One thing to note is that you could almost equally well say that transport energy use depends on what continent you’re in: the points in the same colour don’t show much of a trend.

Two points that first really stood out for me were San Francisco (lower population density than LA) and Wellington (higher population than Frankfurt, Washington, Athens, Oslo; same general class as Manila and Amsterdam).   In this sort of comparison it makes a big difference how you define your cities: is Los Angeles the local government area or the metropolis or something in between? In this case it’s particularly important because the population data were added in by someone else to an existing graph.

In some cases we can tell. Melbourne must be the whole metropolitan area (the thing a normal person would call ‘Melbourne’), not the small municipality in the centre.  The book gives the density for Los Angeles on a nearby page as the “Los Angeles–Long Beach Urbanized Area”, which is (roughly speaking) all the densely populated bits of Los Angeles County. Conversely, San Francisco looks to be the whole San Francisco-Oakland Urbanized Area, which has rather lower density than what you’d think of as San Francisco. The circle looks wrong, though: the city of San Francisco is small, but the San Francisco area has a higher population than Brisbane or Perth.

The same happens in other countries. Manila, by its population, should just be the city of Manila, but that had a population density of 661/ha in 1995 so the density value is for something larger than Manila but smaller than the whole National Capital region (which had a density of 149/ha and a population of 9.5 million).  If it’s in the right place on the graph, its bubble should be bigger. The time since 1995 also matters: Beijing is over 20 million people now, but was under 10 million at the time the graph represents. We’ve seen that the San Francisco point is likely correct, but the size is probably wrong.  The same seems to be true for Wellington: the broadest definition of Wellington will give you a smaller population than the narrowest definition of Washington or Frankfurt.
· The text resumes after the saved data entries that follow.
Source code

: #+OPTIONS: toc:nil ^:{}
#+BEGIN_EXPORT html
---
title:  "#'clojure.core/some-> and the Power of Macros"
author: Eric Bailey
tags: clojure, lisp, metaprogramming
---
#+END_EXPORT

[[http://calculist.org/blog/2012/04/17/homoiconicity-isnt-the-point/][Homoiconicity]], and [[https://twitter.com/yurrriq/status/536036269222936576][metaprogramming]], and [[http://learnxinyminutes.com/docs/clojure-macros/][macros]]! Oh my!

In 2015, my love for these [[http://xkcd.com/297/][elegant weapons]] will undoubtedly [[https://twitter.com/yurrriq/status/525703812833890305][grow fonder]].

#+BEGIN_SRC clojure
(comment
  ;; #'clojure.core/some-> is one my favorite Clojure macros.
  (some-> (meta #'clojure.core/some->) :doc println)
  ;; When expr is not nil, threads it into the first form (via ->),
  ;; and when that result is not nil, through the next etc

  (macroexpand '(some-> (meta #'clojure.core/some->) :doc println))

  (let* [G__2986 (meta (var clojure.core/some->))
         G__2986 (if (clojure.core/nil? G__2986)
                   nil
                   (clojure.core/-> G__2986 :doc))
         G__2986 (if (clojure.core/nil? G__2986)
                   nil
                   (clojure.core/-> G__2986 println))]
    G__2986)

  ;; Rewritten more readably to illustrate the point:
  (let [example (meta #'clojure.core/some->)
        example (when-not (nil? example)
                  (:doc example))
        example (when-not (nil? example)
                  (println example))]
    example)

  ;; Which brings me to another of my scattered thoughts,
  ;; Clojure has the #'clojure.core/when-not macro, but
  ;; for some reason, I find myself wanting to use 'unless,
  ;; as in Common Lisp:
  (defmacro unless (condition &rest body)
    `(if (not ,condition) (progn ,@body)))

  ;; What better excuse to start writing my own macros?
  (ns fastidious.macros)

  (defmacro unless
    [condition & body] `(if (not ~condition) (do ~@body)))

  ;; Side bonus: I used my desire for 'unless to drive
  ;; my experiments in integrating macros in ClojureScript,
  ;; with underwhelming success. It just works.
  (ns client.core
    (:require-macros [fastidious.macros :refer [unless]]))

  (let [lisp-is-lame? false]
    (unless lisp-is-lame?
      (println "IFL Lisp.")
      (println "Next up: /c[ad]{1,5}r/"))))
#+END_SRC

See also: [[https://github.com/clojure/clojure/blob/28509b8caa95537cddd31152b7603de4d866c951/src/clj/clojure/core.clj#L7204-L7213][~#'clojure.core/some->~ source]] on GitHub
As I said at the beginning, I don’t think the basic trend is at all implausible. But when you have data points that are as sensitive to user choice as these, and when the size data and density data were constructed independently and don’t have clearly documented sources, it would be good to be confident someone has checked on whether Manila really has the same population as Wellington and San Francisco is really less dense than LA.